## WHAT TO DO
Return every entry below word for word, leaving out the pictures.

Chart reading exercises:
★ ★ ★ ★ ★ ★ ★
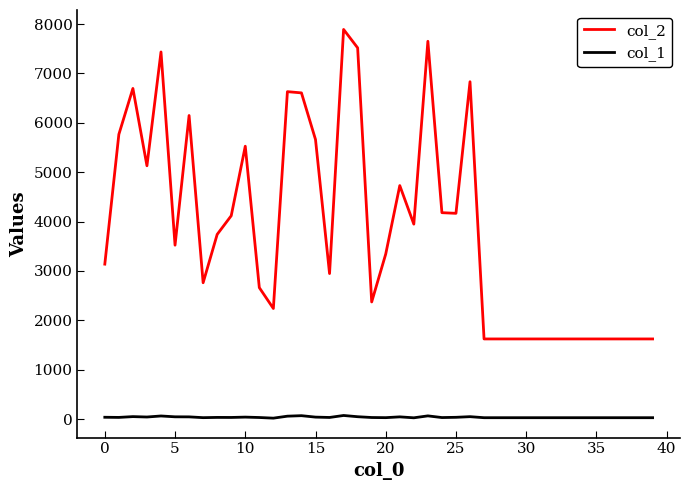

True or false: col_2 and col_1 cross at least once.

False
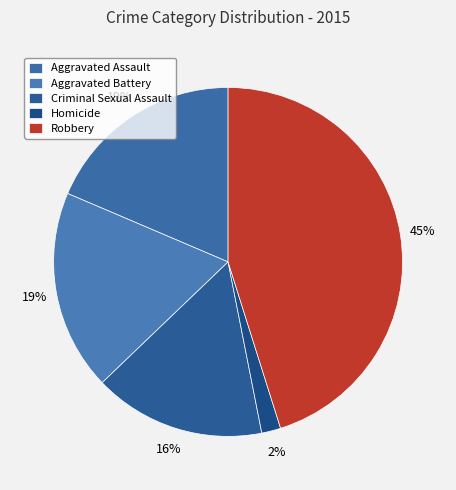

To the nearest percent, what percentage of the pie is Homicide?

2%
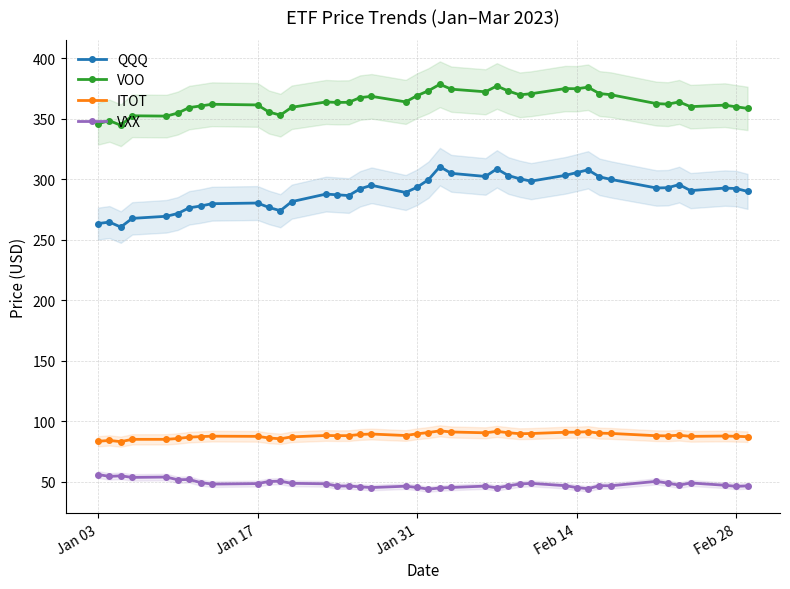

What is the highest value of the QQQ series?

310.4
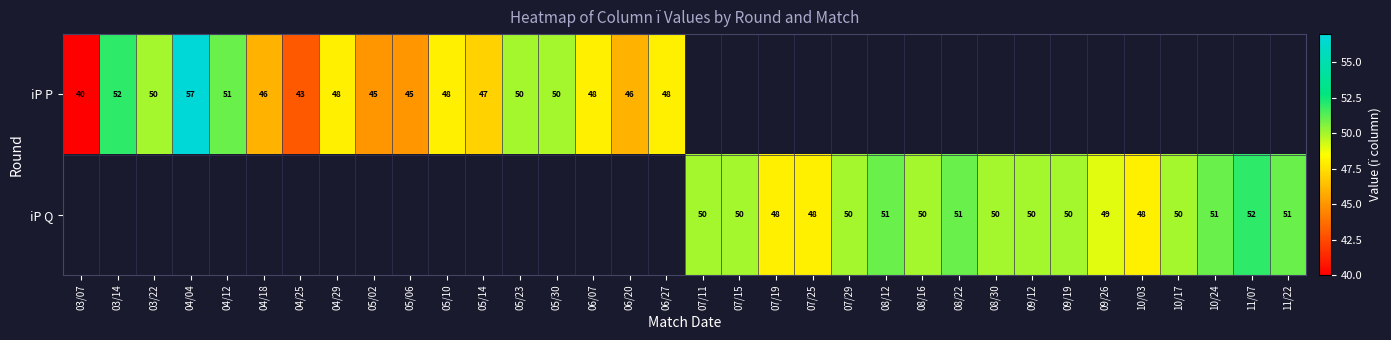

True or false: iP P has a value of 68 at 04/12.

False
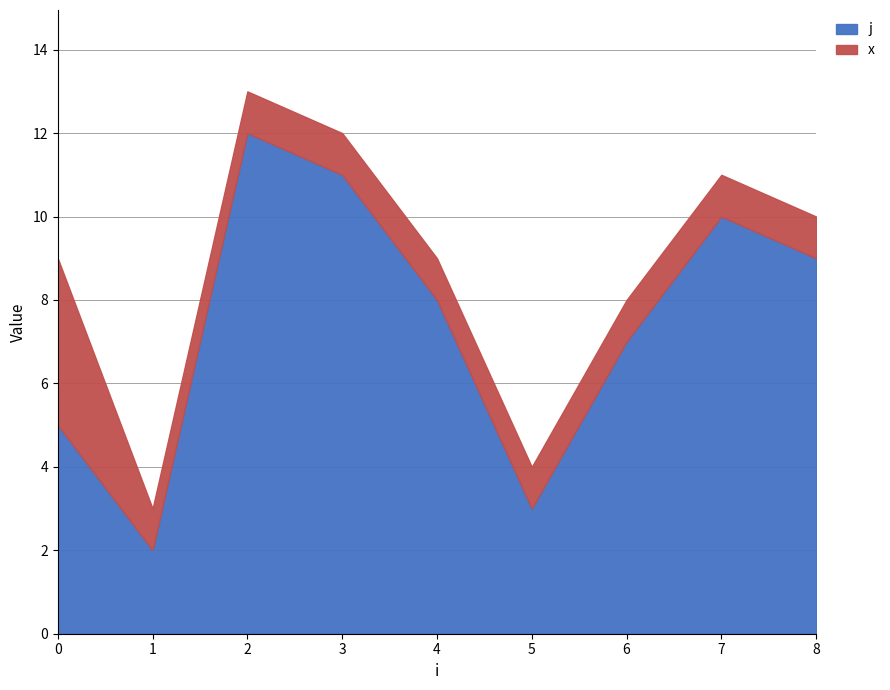

True or false: j has more than 1 points higher than both neighbors.

True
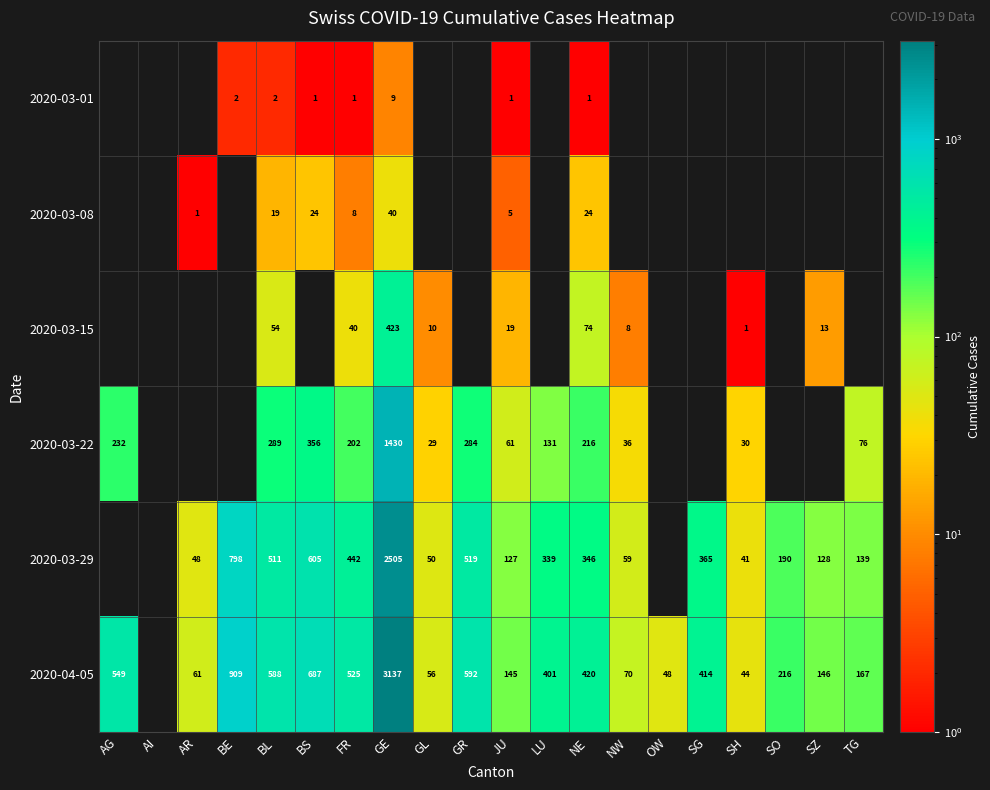

The value of 2020-03-15 at GL is 15. True or false?

False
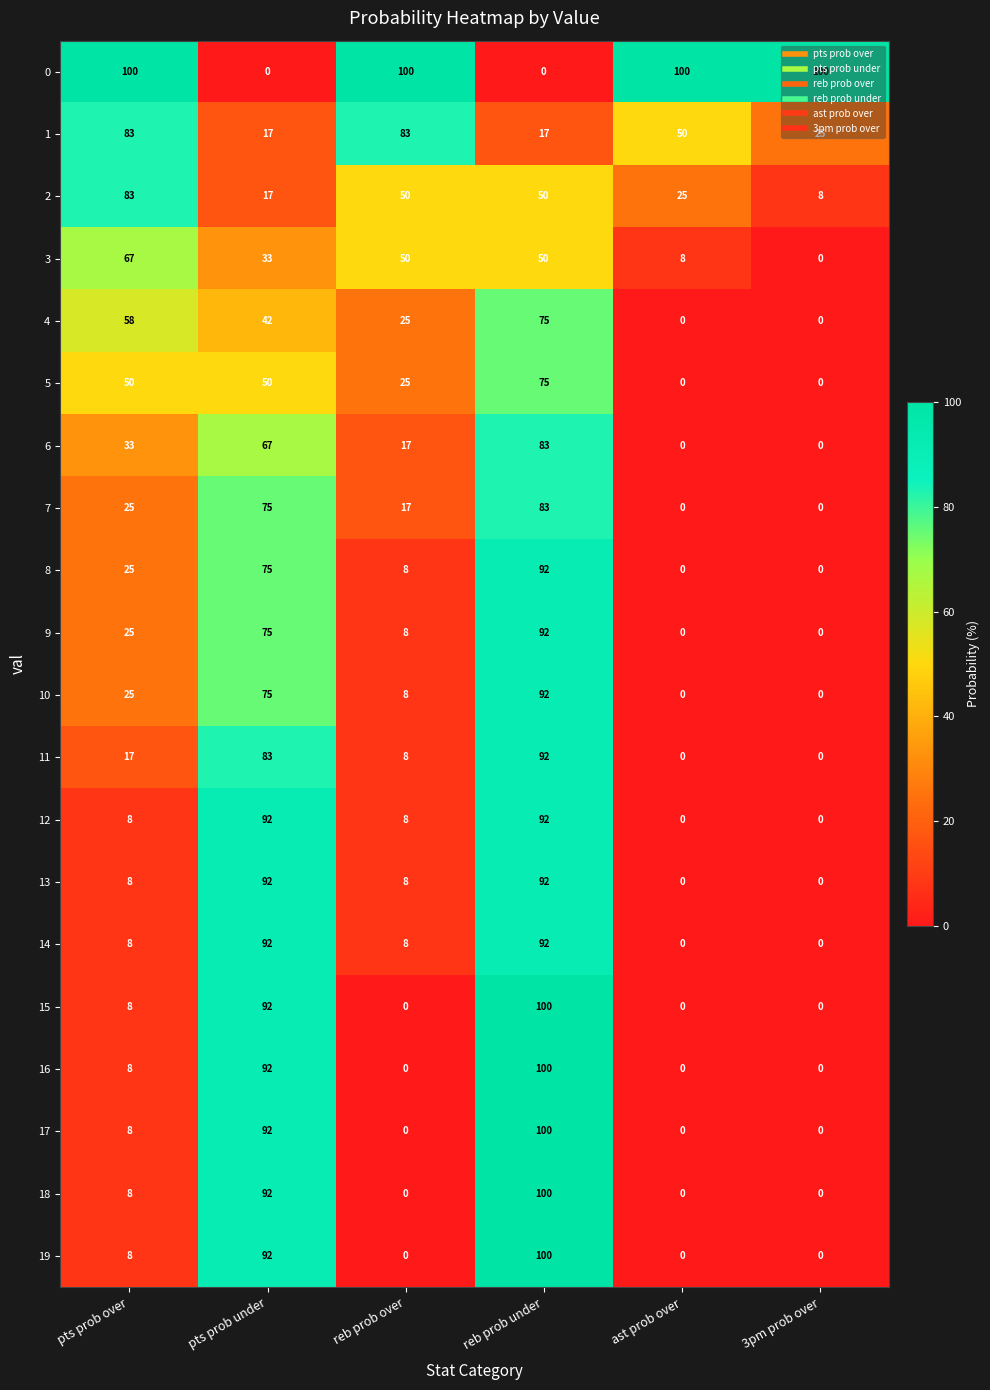

Which series changed the most between reb prob over and ast prob over?

3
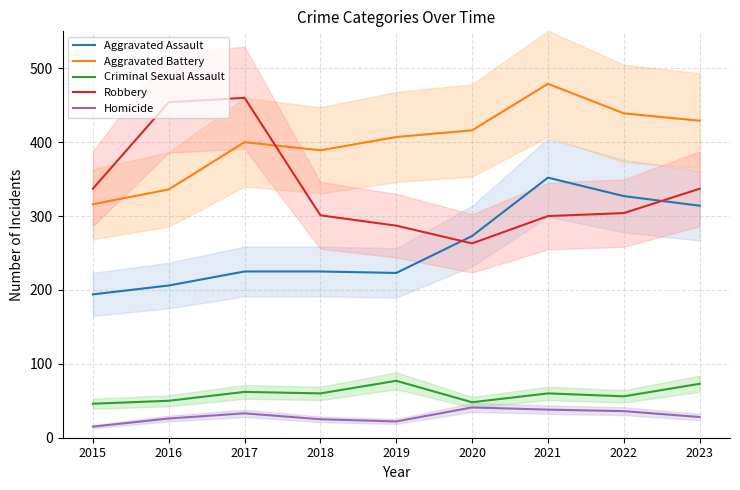

The value of Criminal Sexual Assault at 2018 is 60. True or false?

True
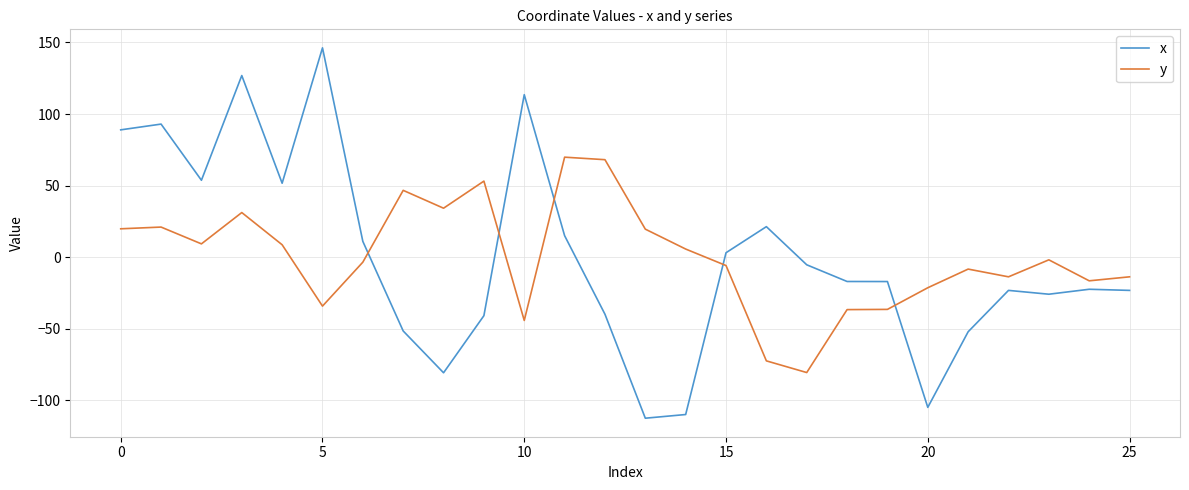

Which series has the widest spread of values?

x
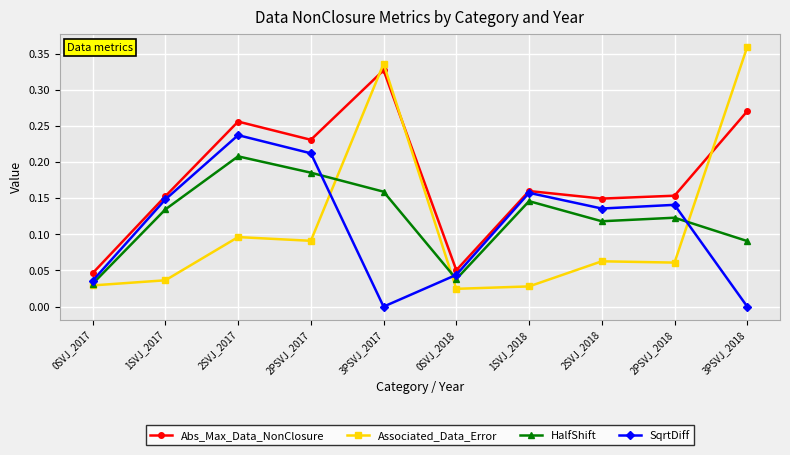

In Abs_Max_Data_NonClosure, how many points are lower than both neighbors (excluding endpoints)?

3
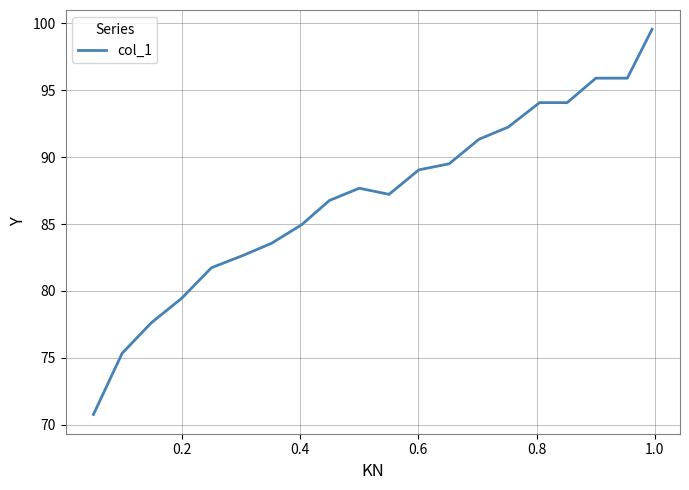

Does the chart have visible grid lines?

Yes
★ ★ ★ ★ ★ ★ ★
## SOLUTION TO THIS PROBLEM
True or false: col_2 and col_1 cross at least once.

False

To the nearest percent, what percentage of the pie is Homicide?

2%

What is the highest value of the QQQ series?

310.4

True or false: iP P has a value of 68 at 04/12.

False

True or false: j has more than 1 points higher than both neighbors.

True

The value of 2020-03-15 at GL is 15. True or false?

False

Which series changed the most between reb prob over and ast prob over?

3

The value of Criminal Sexual Assault at 2018 is 60. True or false?

True

Which series has the widest spread of values?

x

In Abs_Max_Data_NonClosure, how many points are lower than both neighbors (excluding endpoints)?

3

Does the chart have visible grid lines?

Yes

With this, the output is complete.